▶ _Task to carry out_: The pictures stay out. Please retype every line below exactly.

(Dataset extract Opens)

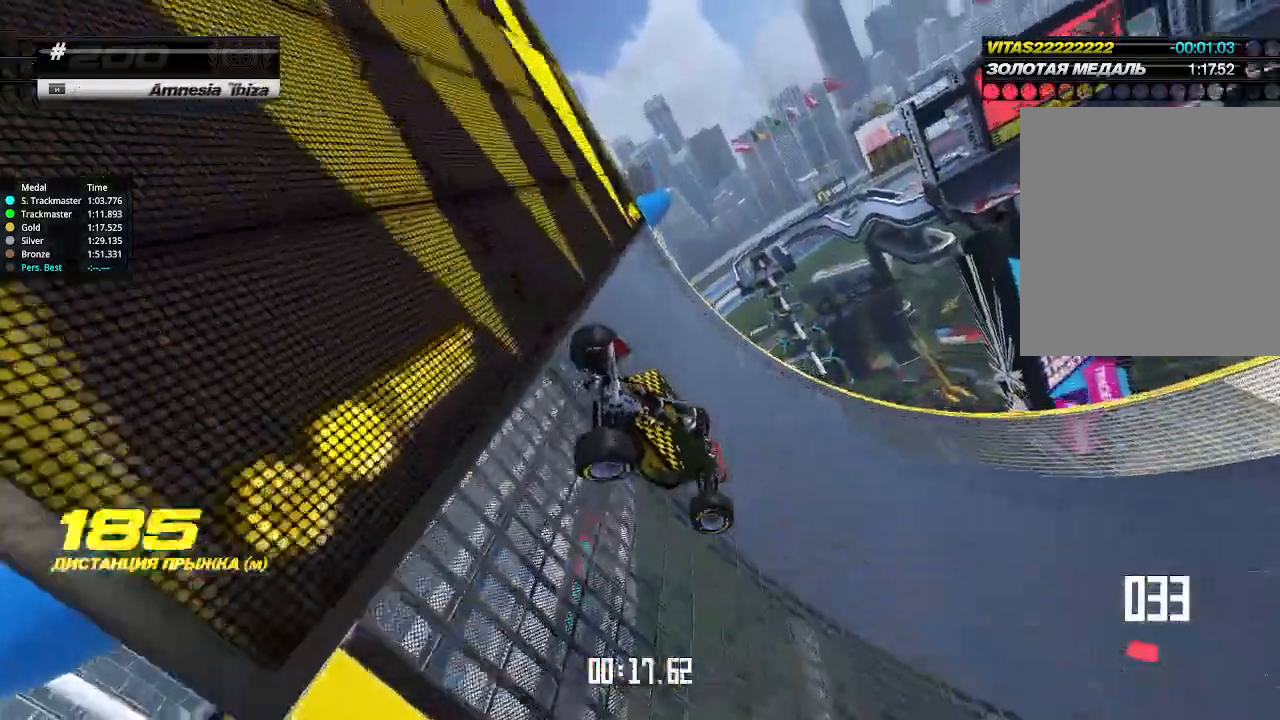
{"keys": ["right", "up"], "events": [[100, "left", "down"], [100, "right", "up"], [333, "left", "up"], [333, "right", "down"]]}
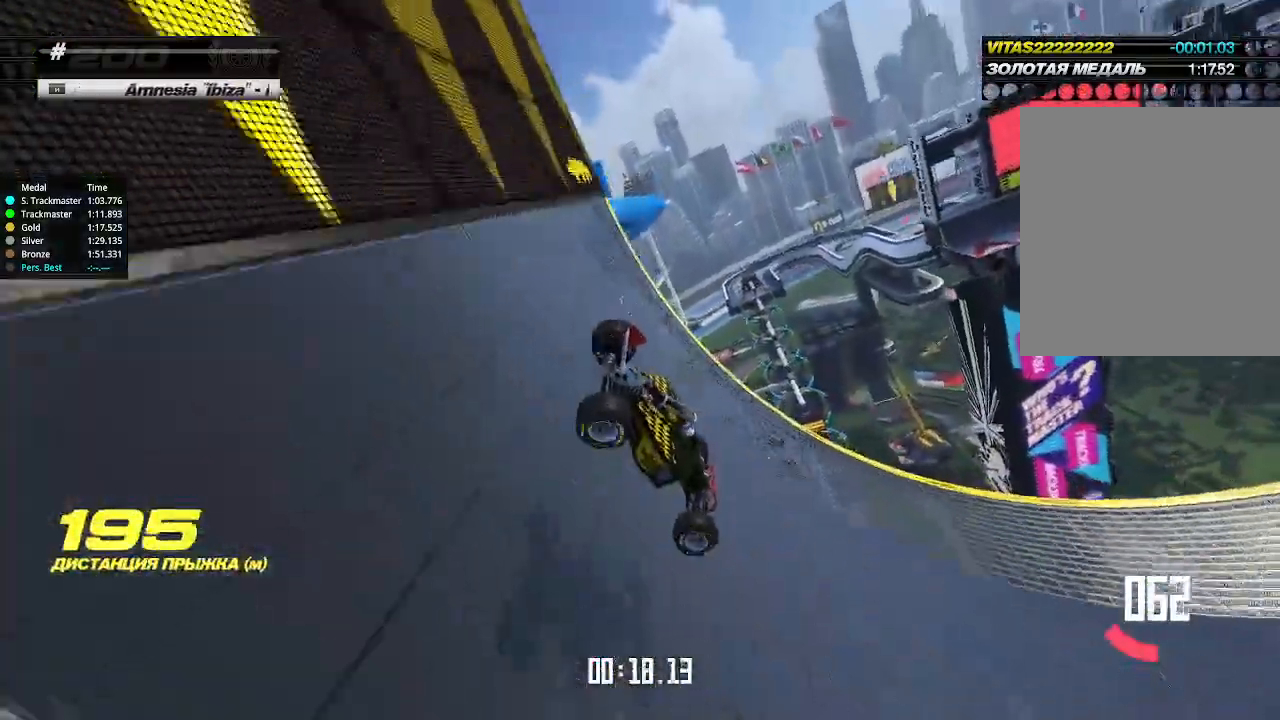
{"keys": ["up"], "events": [[100, "left", "down"], [100, "right", "up"], [300, "left", "up"]]}
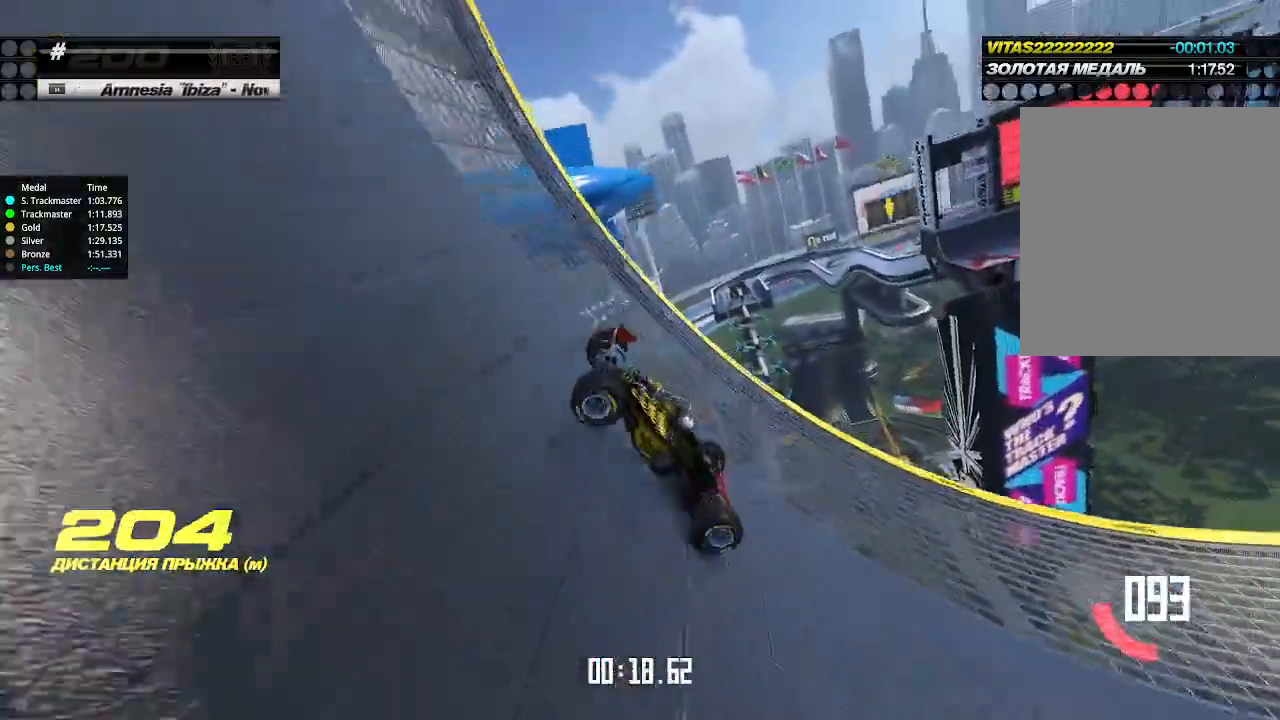
{"keys": ["up"], "events": [[167, "right", "down"], [267, "right", "up"]]}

(Dataset extract Closes)

▶ _Your solution_:
{"keys": ["right", "up"], "events": [[100, "left", "down"], [100, "right", "up"], [333, "left", "up"], [333, "right", "down"]]}
{"keys": ["up"], "events": [[100, "left", "down"], [100, "right", "up"], [300, "left", "up"]]}
{"keys": ["up"], "events": [[167, "right", "down"], [267, "right", "up"]]}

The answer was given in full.